Ce fichier à pour but de consigner toutes les réclamations des salariés et d’assurer un suivi du traitement desdites réclamations comme nous le faisons pour les réclamations clients.

6. Les causeries trimestrielles sur les sites multi agents

Il est prévu que le responsable d’exploitation ou un autre membre de la direction accompagne le responsable de secteur de chaque site multi agent, une fois par trimestre à date fixe, rencontrer les salariés sur leurs sites pour écouter leurs doléances.

Ceci évite que les salariés n’aient qu’un seul interlocuteur dans l’entreprise comme s’est le cas dans toutes les entreprises de propreté.

7. Les réunions d’information

Notre personnel a très souvent des difficultés à comprendre ou a lire le français (nous avons mis en place des formations alphabétisation) et il a encore plus souvent du mal à comprendre les droits qui sont les siens dans le cadre de son contrat de travail.

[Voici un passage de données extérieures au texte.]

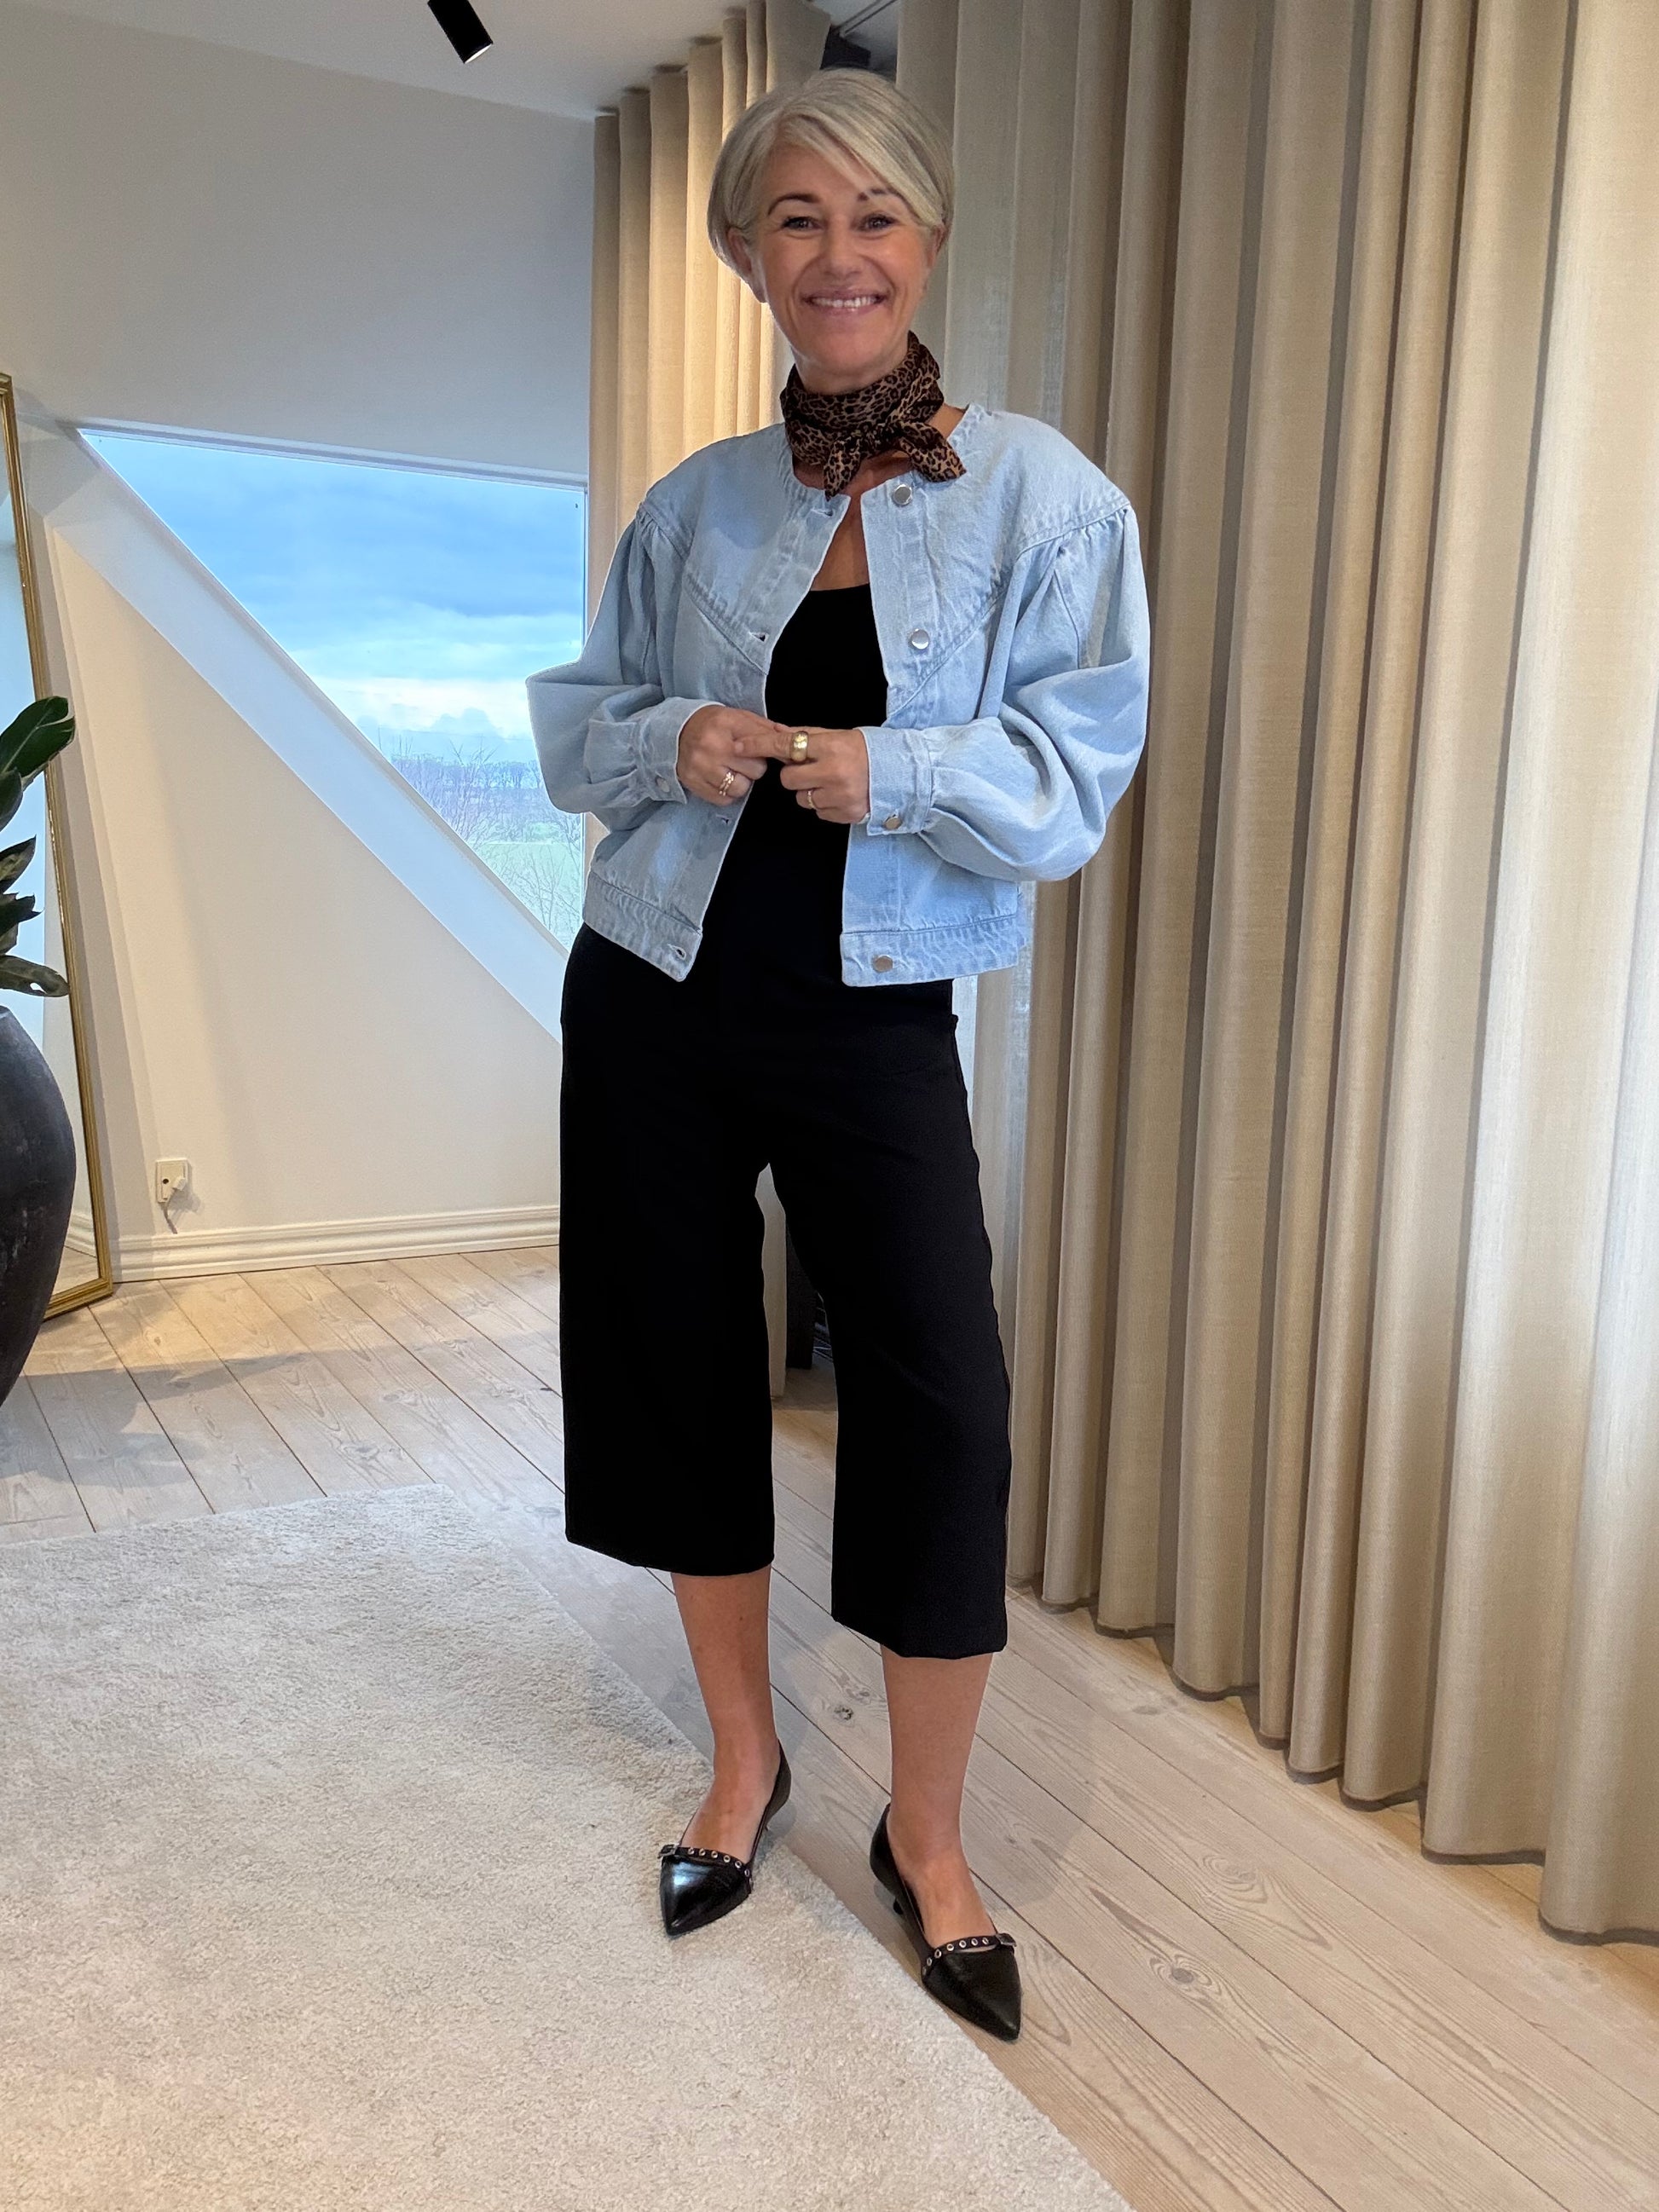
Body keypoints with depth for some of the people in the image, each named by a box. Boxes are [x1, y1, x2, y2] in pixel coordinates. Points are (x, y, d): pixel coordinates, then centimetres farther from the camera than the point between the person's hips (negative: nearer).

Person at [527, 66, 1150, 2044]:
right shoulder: (693, 505, 8)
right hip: (657, 995, 3)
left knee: (940, 1411, -6)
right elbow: (576, 723, 12)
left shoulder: (1039, 495, -1)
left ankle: (927, 1839, 19)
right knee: (683, 1371, 10)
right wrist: (673, 742, -10)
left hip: (873, 1015, -3)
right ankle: (743, 1758, 34)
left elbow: (1075, 776, -6)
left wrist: (895, 768, -22)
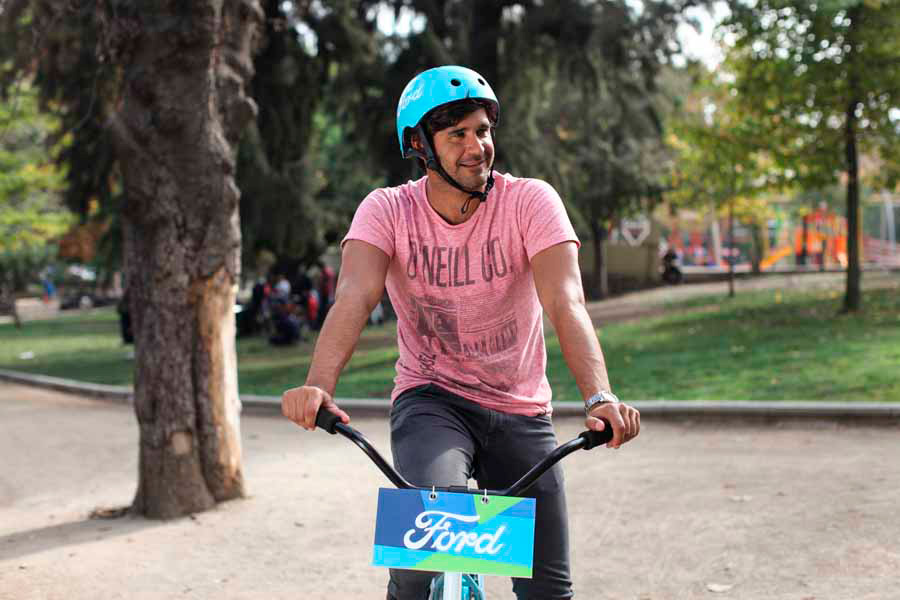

Les encadrants d’exploitation dans le secteur de la propreté le savent et en abusent.

A l’inverse, nous organisons des journées d’informations sur des thèmes tels que « savoir lire et comprendre son bulletin de salaire », « comment calculer ses droits à congés payés », « la rupture du contrat de travail », …

8. L’information sur la démarche de solidarité

Nous recrutons beaucoup de personnes en difficulté sociale, en situation de handicap ou très éloignées de l’emploi et avons mis en place un grand nombre d’actions solidaires.

Nous tentons d’impliquer un grand nombre de nos collaborateurs dans ces actions pour que ces choix et ces orientations soient partagés et que nos collaborateurs soient fiers de leur entreprise. Le signal est clair pour tout le monde : la finalité de l’entreprise n’est pas que financière, ce qui renforce l’attachement de tous à celle-ci !

Ressources, financements et moyens utilisés

autofinancement

Synthèse de mon indignation en une seule phrase

Le sentiment d’appartenance à l’entreprise inexistant des agents de propreté dans les entreprises de nettoyage et le décalage entre la communication (« la seule richesse c’est nos salariés ») et le peu de considération et d’implication dans la gouvernance que l’on observe dans les faits.